The four members argued the voter-approved 1936 constitutional amendment creating the Conservation Commission gave it that authority.
The plaintiffs' lawsuit argued the Conservation Department didn't have the authority to issue or enforce regulations affecting captive deer herds and operations, because they are not "game" nor "wildlife resources of the state" as listed in that amendment.
The four-member commission in 2014 adopted new regulations aimed at fighting "chronic wasting disease," or CWD — a fatal disease that affects cervids, the class of animals that includes deer and elk, and that is spread through animal-to-animal contact or through environmental contamination.
The new regulations, set to go into effect on Jan. 1, 2015, were delayed during the court battles:
Prohibited the "possession of wildlife," including "wildlife raised or held in captivity," unless permitted by commission regulations.
Imposed fencing and confinement requirements for cervids in captivity or private ownership.
Required veterinary testing, record-keeping and reporting requirements on hunting preserves.
Mandated "only cervids born inside the state of Missouri" could be bred, held in captivity or hunted on big game preserves.
The plaintiffs also argued the regulations violated their "right to farm" under the 2014 constitutional amendment.
The case originally was filed in Gentry County in November 2014, was transferred to Osage County in February 2015 — then was transferred again in May 2015 to neighboring Gasconade County.

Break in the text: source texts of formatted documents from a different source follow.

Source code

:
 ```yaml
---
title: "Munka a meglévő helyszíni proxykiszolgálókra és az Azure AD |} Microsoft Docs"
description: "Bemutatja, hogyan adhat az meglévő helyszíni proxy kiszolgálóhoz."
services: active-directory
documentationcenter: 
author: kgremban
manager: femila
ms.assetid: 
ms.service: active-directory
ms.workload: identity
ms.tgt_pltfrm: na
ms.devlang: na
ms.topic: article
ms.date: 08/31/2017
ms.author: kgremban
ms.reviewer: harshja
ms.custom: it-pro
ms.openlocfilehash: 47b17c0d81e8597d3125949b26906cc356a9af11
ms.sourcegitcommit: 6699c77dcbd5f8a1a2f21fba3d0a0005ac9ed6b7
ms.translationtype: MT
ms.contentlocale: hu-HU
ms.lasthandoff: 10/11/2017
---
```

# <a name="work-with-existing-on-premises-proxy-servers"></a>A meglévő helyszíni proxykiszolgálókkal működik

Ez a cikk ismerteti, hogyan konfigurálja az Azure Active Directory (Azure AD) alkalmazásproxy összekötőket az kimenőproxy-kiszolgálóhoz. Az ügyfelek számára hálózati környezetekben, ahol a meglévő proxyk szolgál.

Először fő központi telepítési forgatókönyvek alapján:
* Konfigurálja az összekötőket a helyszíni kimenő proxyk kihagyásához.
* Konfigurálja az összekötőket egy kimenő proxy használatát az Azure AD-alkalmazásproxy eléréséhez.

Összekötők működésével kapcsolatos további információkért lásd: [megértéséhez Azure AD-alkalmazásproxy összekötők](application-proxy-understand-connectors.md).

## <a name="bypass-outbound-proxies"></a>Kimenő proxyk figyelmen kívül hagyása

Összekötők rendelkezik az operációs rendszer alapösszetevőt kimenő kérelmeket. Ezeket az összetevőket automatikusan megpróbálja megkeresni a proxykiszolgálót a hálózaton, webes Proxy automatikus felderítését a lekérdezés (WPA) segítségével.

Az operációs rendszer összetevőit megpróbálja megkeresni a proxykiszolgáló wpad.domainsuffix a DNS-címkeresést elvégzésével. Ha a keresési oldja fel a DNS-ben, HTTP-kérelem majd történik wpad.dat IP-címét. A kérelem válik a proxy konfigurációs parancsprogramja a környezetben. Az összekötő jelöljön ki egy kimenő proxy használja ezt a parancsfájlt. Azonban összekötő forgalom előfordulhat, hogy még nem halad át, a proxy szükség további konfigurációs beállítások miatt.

Osage County Associate Circuit Judge Rob Schollmeyer heard the evidence and arguments and, on Sept. 15, 2016, issued the ruling the department appealed.
Schollmeyer ruled if Conservation enforced its regulations, the businesses would "suffer irreparable harm" through lost business and loss of customer goodwill.
He also ruled the regulations would eliminate "the interstate market for captive cervids," and force the businesses to spend "hundreds of thousands of dollars" to comply with the fencing regulations.
But the appeals court determined the Conservation Commission has the regulations authority.
"Given the highly communicable nature of CWD," Judge Robert Dowd wrote, "the Commission's efforts to restore and conserve free-ranging cervids would be threatened without the authority to regulate all cervids" that could infect the wild ones.
The court also said the businesses didn't qualify under the "right to farm" amendment's language.